Lutyens, a pioneer of 12-tone music, wrote some nevertheless whistleable works for the war effort when she and her three-child family decamped to Newcastle. But the disruption to her work, the air raids and the gas masks got her down, and she had a breakdown before rescuing her career back down in London. Meanwhile, Maconchy – in the middle of her superb series of string quartets – had her music career essentially on hold while evacuated to Ludlow.

Friends marvelled at Maconchy's ability to make jam, bottle fruit and snatch composition time between feeding her children. Grace Williams, one of Wales’s most notable composing names, was also struggling: exhausted from teaching work and the strife of conflict, she gave up composing in 1944 – fortunately, only temporarily. 

Creative artists were prodded, not bullied

In his 2020 book Culture and Propaganda in World War II, John Morris writes: ‘The most striking thing about wartime composers is the quality of the film music that was produced. Not surprising from Walton, maybe – his music for Henry V was quite groundbreaking. And VW’s score for 49th Parallel also remains outstanding.

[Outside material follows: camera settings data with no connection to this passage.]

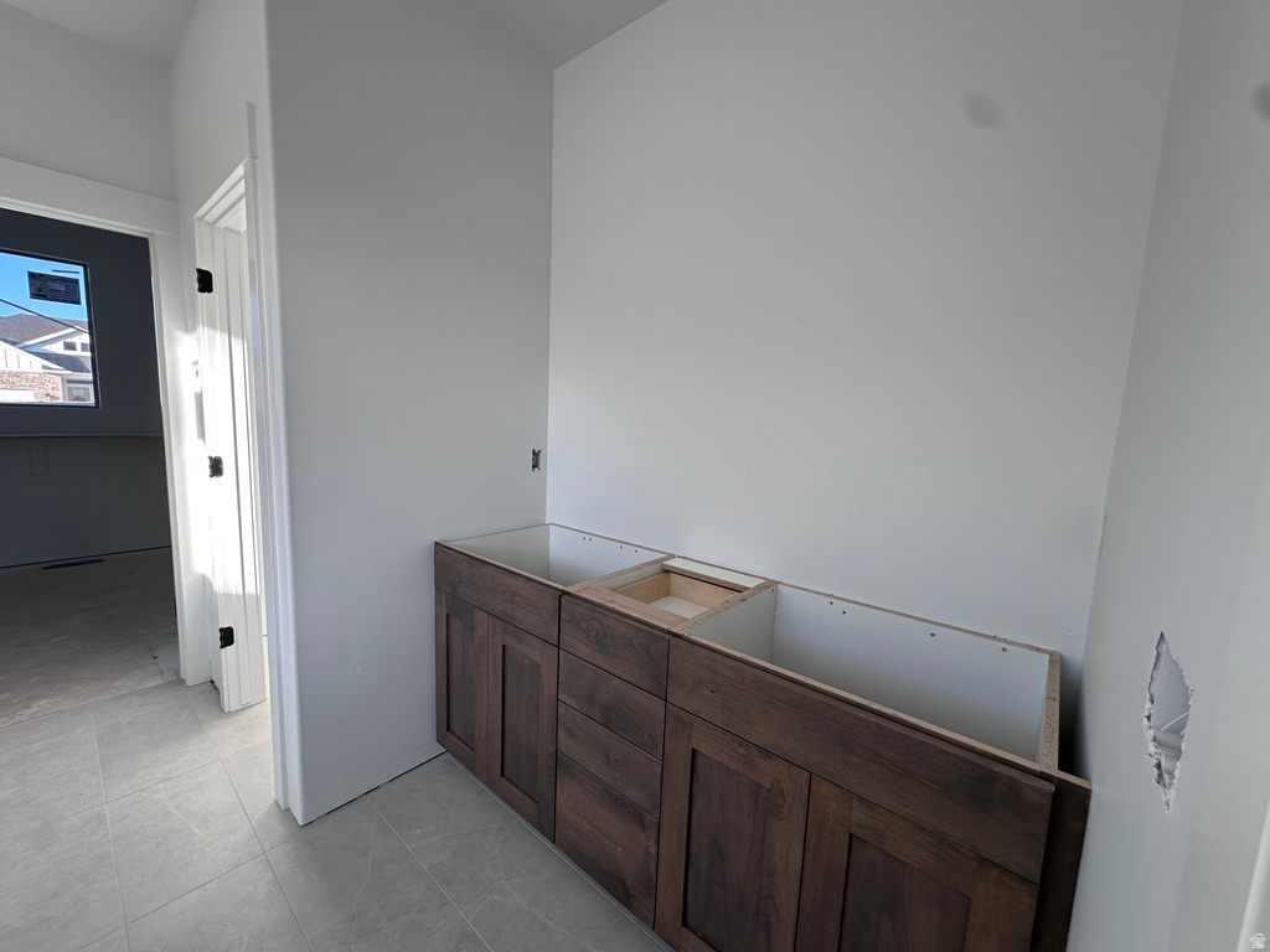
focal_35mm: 14
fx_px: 514
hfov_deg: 102.1
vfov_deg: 85.7
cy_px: 476
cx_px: 635
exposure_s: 1/144
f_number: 2.2
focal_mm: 2.22
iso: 40
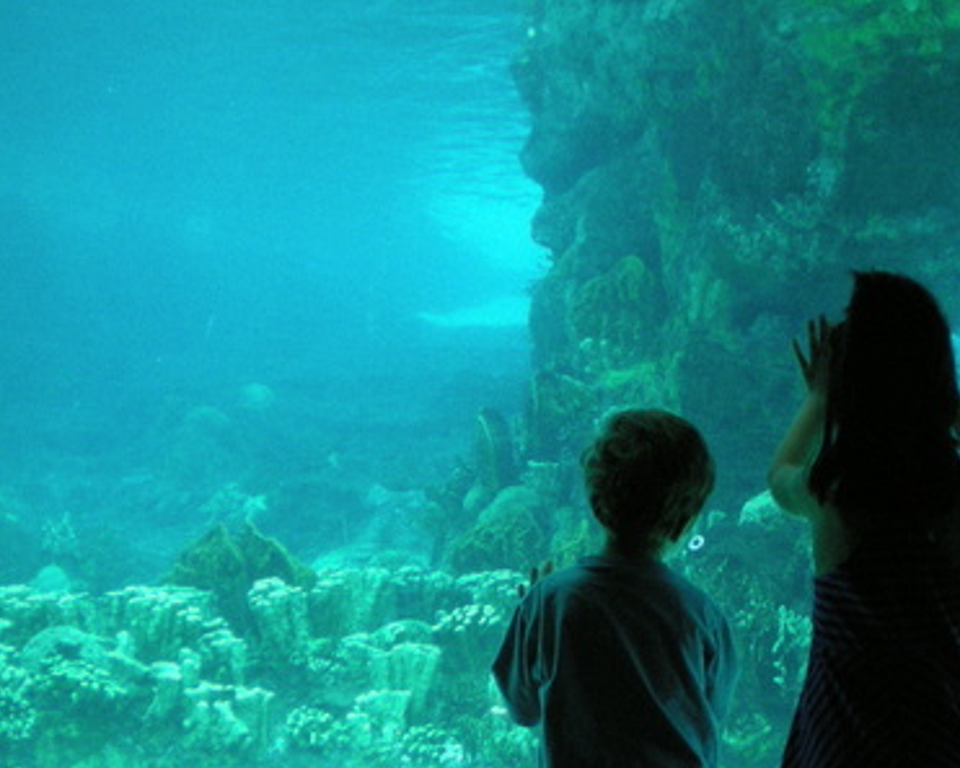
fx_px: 1819
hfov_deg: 29.2
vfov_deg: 23.8
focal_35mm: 64
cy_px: 507
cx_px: 681
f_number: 3.1
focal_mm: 6.3
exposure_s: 1/125
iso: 312
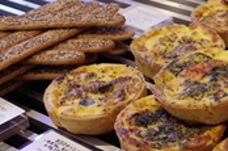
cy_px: 143
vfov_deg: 14.8
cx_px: 257
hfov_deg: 21.3
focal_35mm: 90
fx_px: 572
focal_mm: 21.25
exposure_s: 1/50
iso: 1600
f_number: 5
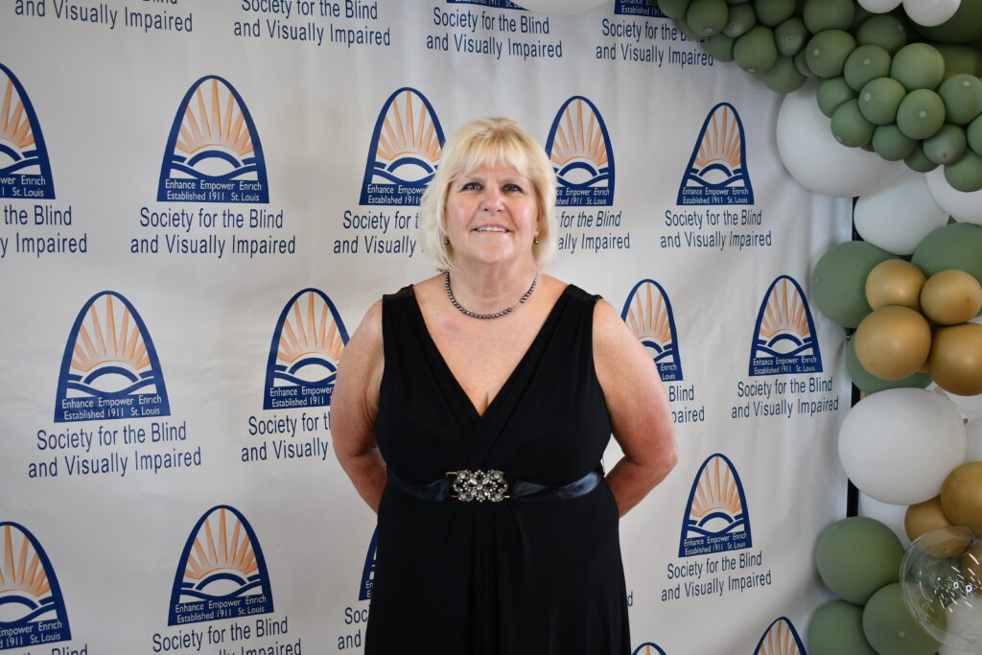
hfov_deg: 51.9
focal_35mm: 37
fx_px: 1009
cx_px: 491
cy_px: 328
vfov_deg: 36.0
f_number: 4
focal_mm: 25
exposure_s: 1/125
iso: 800
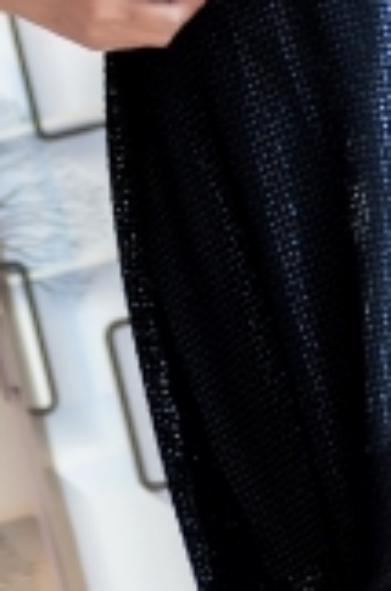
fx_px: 7608
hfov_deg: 2.9
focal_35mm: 464
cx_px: 301
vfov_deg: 4.4
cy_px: -325
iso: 800
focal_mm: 125
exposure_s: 1/200
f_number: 2.8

'This was the one and only Ministry of Information-sponsored feature film, and as ever VW jumped right into the project with his usual dedication, but admitting he couldn’t “Mickey Mouse” in the way that standard Hollywood composers worked. The result, however, was a certain kind of quality that hadn’t existed in film music before.’

Maybe it was the trope of muddling through, but Britain’s arm’s-length policy on music in wartime evidently worked. Propaganda was cleverly done, and well-measured; microphone not megaphone. Creative artists were prodded rather than bullied into contributing to the war effort. And composers, by and large, were allowed to do what they did best: creating music. Music that wasn’t bombastic or martial – no ‘British “Leningrad” Symphony’ – but which evoked the values that were being defended. 

Vaughan Williams, Britten, Walton, Tippett and the rest wrote diverse masterpieces that reassured and inspired a nation to win through and reboot Britain post-1945. VW’s Fifth, in particular, offered emotional refuge to people in an unstable, dangerous, frightening world. Unfortunately, it still does.